*** SUPPLIED INFORMATION ***

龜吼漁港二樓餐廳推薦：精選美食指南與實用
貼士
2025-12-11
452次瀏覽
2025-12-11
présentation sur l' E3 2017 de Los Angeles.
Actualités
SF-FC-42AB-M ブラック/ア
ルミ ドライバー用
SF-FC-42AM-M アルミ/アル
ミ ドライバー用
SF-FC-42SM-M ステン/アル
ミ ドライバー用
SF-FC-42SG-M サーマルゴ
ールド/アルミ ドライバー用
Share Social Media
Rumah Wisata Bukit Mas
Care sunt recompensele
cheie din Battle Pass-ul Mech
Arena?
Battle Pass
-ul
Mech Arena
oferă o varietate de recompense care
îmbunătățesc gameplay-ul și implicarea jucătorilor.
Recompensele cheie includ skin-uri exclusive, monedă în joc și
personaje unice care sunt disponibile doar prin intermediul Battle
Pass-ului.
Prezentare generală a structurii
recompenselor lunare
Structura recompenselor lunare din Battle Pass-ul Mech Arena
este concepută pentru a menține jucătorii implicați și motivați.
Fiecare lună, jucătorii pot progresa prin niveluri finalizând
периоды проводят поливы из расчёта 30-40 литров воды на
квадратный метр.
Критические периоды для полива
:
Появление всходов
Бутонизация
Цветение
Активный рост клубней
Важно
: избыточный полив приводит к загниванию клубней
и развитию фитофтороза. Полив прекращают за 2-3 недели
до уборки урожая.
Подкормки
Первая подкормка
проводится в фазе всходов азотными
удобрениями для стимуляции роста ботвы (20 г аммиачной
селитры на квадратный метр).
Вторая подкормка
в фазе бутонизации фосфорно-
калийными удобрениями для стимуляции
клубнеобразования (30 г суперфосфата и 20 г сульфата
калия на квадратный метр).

*** End of SUPPLIED INFORMATION ***

◆ **YOUR INSTRUCTIONS**
Nothing should be dropped. Retype each line above as it is.

◆ **ANSWER BOX**
龜吼漁港二樓餐廳推薦：精選美食指南與實用
貼士
2025-12-11
452次瀏覽
2025-12-11
présentation sur l' E3 2017 de Los Angeles.
Actualités
SF-FC-42AB-M ブラック/ア
ルミ ドライバー用
SF-FC-42AM-M アルミ/アル
ミ ドライバー用
SF-FC-42SM-M ステン/アル
ミ ドライバー用
SF-FC-42SG-M サーマルゴ
ールド/アルミ ドライバー用
Share Social Media
Rumah Wisata Bukit Mas
Care sunt recompensele
cheie din Battle Pass-ul Mech
Arena?
Battle Pass
-ul
Mech Arena
oferă o varietate de recompense care
îmbunătățesc gameplay-ul și implicarea jucătorilor.
Recompensele cheie includ skin-uri exclusive, monedă în joc și
personaje unice care sunt disponibile doar prin intermediul Battle
Pass-ului.
Prezentare generală a structurii
recompenselor lunare
Structura recompenselor lunare din Battle Pass-ul Mech Arena
este concepută pentru a menține jucătorii implicați și motivați.
Fiecare lună, jucătorii pot progresa prin niveluri finalizând
периоды проводят поливы из расчёта 30-40 литров воды на
квадратный метр.
Критические периоды для полива
:
Появление всходов
Бутонизация
Цветение
Активный рост клубней
Важно
: избыточный полив приводит к загниванию клубней
и развитию фитофтороза. Полив прекращают за 2-3 недели
до уборки урожая.
Подкормки
Первая подкормка
проводится в фазе всходов азотными
удобрениями для стимуляции роста ботвы (20 г аммиачной
селитры на квадратный метр).
Вторая подкормка
в фазе бутонизации фосфорно-
калийными удобрениями для стимуляции
клубнеобразования (30 г суперфосфата и 20 г сульфата
калия на квадратный метр).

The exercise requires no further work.